В это время я встретил немца Иоганна Гранта и спрыгнул с коня, чтобы обнять ученого и поблагодарить его за дружбу. Лицо Гранта было черным от пороха. Немец с трудом двигался и непрестанно моргал. Но даже в этот последний вечер его сжигала неутолимая жажда познания. Он показал на двух седых, лысых и беззубых старцев, которые, едва держась на ногах, прошли мимо нас. Их сопровождал юноша в одежде императорского мастера, но с особым красным знаком отличия; я ни разу не видел раньше такого знака.
– Тебе известно кто это? – спросил Грант. Я покачал головой. Он сказал: – Они идут из самого тайного подземелья в арсенале, где изготовляется греческий огонь. Ты заметил, какое желтое лицо у этого парня и как поредели уже его волосы? Старики потеряли все зубы, и вся кожа у бедняг шелушится. Я бы с удовольствием потолковал с ними, но их тщательно охраняют и убивают на месте всякого, кто попытается с ними заговорить.
Запас сырья уже кончился, – продолжал немец. – Последние сосуды с этой адской смесью отнесли на стены и на корабли. Я знаю часть ингредиентов, но не все, и мне неизвестно, как их нужно смешивать. Самое удивительное, что этот огонь сам вспыхивает, как только смесь выплескивается наружу. Но это происходит не под воздействием воздуха, поскольку в сосудах, которыми обстреливают врагов катапульты, есть специальные запалы, поджигающие смесь. В ней должно содержаться много нефти, раз она плывет по воде – и вода ее не гасит. Это пламя можно сбить только песком и уксусом. Венецианские моряки утверждают, что в случае необходимости маленькие капли этой смеси можно залить мочой. Те старцы – последние люди, владеющие этой тайной, которая в течение тысячи лет передается по наследству от отца к сыну. Никому никогда не разрешалось записать ее, и раньше всем, кто работал в подземельях арсенала, отрезали языки. Если турки завтра возьмут город, то стража арсенала получит последний приказ – убить стариков, чтобы они унесли эту тайну с собой в могилу. Потому им и позволили сегодня пойти в храм – впервые за несколько десятилетий.
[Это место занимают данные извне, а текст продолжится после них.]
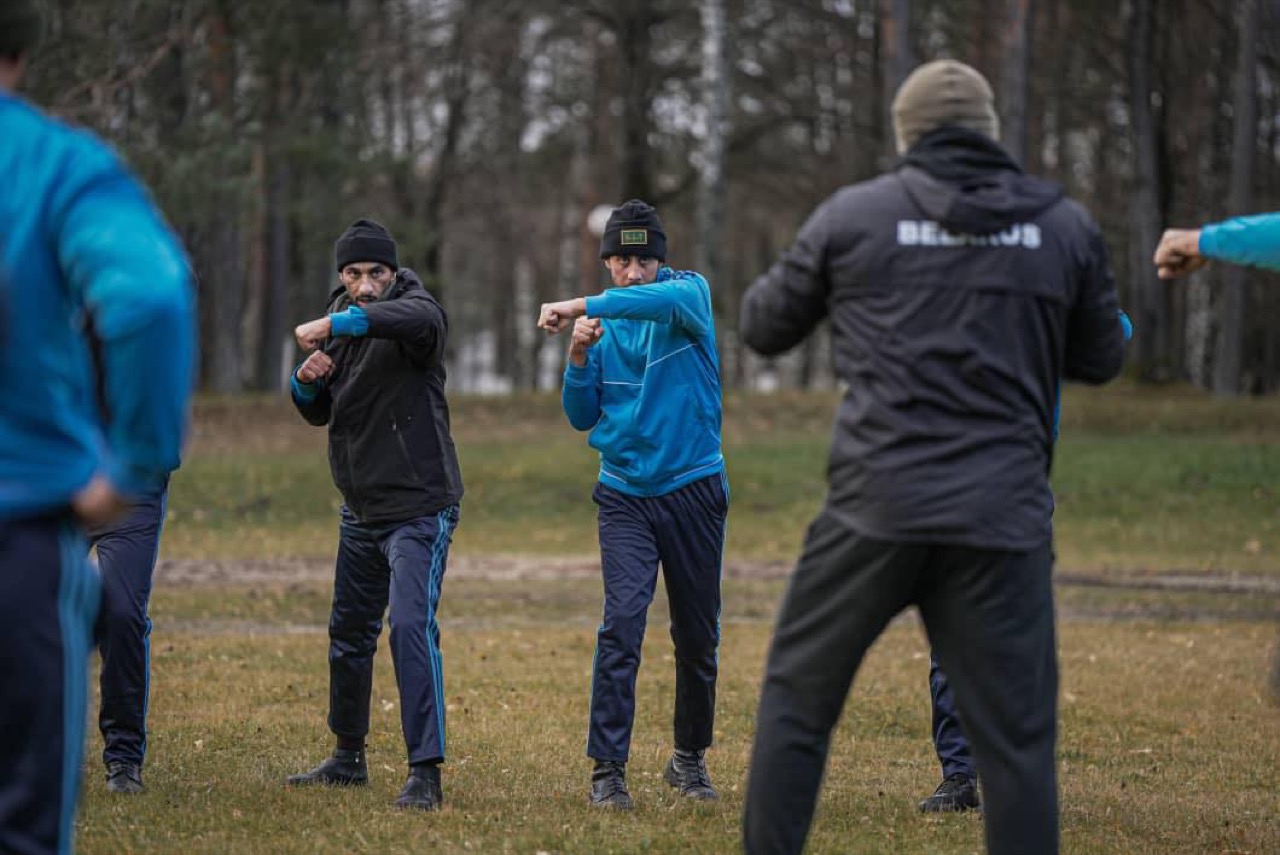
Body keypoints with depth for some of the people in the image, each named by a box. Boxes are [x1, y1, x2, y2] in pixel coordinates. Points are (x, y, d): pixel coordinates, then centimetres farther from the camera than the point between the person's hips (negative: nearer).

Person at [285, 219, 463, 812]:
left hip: (419, 508, -8)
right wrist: (308, 379, -7)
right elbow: (317, 413, 16)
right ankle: (348, 757, 34)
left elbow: (416, 318, -40)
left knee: (411, 626, -21)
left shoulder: (416, 308, -12)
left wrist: (333, 325, -47)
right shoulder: (341, 319, 9)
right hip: (361, 511, 8)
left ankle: (426, 773, -22)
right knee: (349, 631, 17)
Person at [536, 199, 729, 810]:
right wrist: (579, 355, -10)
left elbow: (665, 298, -29)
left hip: (693, 489, -1)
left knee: (698, 635, 8)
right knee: (621, 621, -14)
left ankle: (690, 758, 27)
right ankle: (607, 769, -13)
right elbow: (582, 417, 9)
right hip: (624, 494, 1)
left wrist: (579, 306, -36)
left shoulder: (690, 292, -3)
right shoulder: (604, 321, 8)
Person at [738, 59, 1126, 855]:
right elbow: (1100, 359, 17)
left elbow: (763, 327, 14)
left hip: (876, 508, 0)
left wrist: (818, 281, 34)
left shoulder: (853, 215, 2)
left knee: (798, 698, 14)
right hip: (1002, 520, 1)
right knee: (1017, 736, 4)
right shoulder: (1065, 225, 5)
Грант пожал плечами и вздохнул:
– Много секретов умрет вместе с этим городом… Много бесценных научных познаний… И все это обратится в прах. Иоанн Ангел, нет ничего более омерзительного, чем война. Я говорю это сейчас, после того, как уничтожил девятнадцать турецких подкопов и употребил все свое искусство, чтобы помочь императорским мастерам придумывать механизмы для убийства турок.
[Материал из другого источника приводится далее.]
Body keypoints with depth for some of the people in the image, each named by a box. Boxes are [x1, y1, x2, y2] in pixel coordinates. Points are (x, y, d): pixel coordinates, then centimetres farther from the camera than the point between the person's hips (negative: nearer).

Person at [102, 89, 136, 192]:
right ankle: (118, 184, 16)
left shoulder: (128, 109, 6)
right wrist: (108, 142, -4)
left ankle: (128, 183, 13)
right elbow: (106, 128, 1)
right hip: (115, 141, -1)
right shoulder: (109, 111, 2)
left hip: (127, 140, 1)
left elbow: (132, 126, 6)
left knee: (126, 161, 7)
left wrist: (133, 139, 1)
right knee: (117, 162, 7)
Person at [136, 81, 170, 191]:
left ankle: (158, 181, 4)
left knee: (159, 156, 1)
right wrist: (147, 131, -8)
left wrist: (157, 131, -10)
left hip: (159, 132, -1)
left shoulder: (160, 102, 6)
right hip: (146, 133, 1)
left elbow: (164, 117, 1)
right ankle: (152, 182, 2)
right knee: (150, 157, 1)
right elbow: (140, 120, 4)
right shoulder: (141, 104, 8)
– Не будем терять надежды, – пробормотал я, хотя отлично знал: надеяться нам уже не на что.
Немец сплюнул и проговорил с горечью:
– Моя единственная надежда – это место на венецианском корабле, в том случае, если мне в последний момент удастся добраться до порта. Других надежд у меня нет. – Грант тихо рассмеялся, нахмурил почерневший лоб и добавил: – Если бы я был более решительным человеком, то сразу после падения города кинулся бы с мечом в руке в библиотеку, очистил бы ее от рукописей, которые мне хочется иметь, и взял бы их с собой на судно. Но ничего такого я не сделаю, ибо я – немец и воспитан в уважении к закону и порядку. Если бы я был итальянцем, то, может, и сумел бы так поступить, поскольку итальянцы свободнее и разумнее нас, жителей севера. И потому я презираю самого себя.
Я сказал:
– Мне жаль тебя, Иоганн Грант. Твоя сумасшедшая страсть извела тебя. Неужели даже святой молебен не смог сегодня вечером внести успокоения в твою смятенную душу?
– Нет, – ответил немец. – Ничто, кроме познания, не может успокоить моей души. Лишь в науке человек обретает свободу.